After Alice, Nina and Jules met in Paris at a debutante ball, it had become a custom to return there each year for a weekend together.
But this time – 20 years after they first met - things are more tense than usual. Alice is worried about being away from her autistic daughter, Jules is preparing for her last-ditch attempt at IVF, and Nina is keeping a secret.
By the end of the weekend, the women all go their separate ways and don’t speak to one another.
This was an interesting read with a timeline that jumps around a bit as the story reveals why the women aren’t completely honest with one another despite their long-term friendship. The strength of the book lies in how the challenging issues the trio face were relayed in such a sensitive and relatable way.
Cassie is a well-known parenting Instagrammer known as Happy Holliday with gender-neutral twins. But her marriage is nearly at breaking point, she’s tumbling down the Instamum popularity scale and someone has created a profile to poke fun at her.
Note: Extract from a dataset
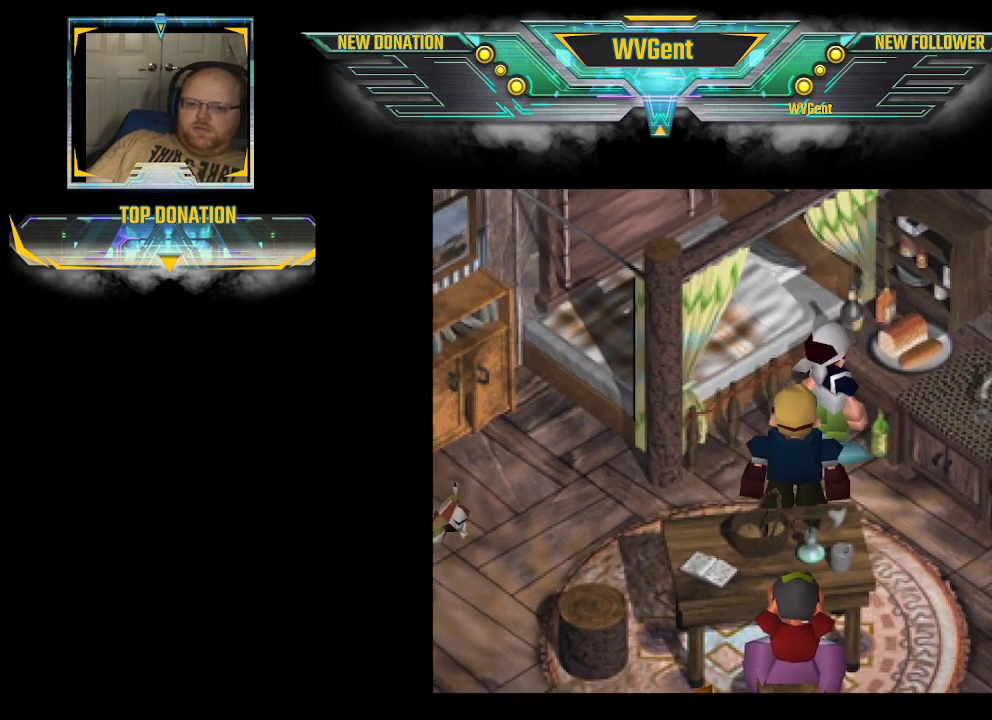
{"buttons": [], "left_stick": "center", "right_stick": "center", "events": [[33, "CROSS", "up"]]}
New mum Beth is rarely online apart from some Pinterest. She has no idea that the woman she just befriended at the playground is an online star. However, Beth’s journalist sister Lucy has a little secret, she’s been operating an account called Mardy Mum, relaying events from Beth’s life.
Books centred around social media and influencers always pique my interest and I have read quite a few lately. This debut novel follows a similar theme of exposing the fakeness and gap between real and curated life, but perhaps went a tad too long. The story also focused on the exhausting days of new motherhood, which will be a relatable topic for many.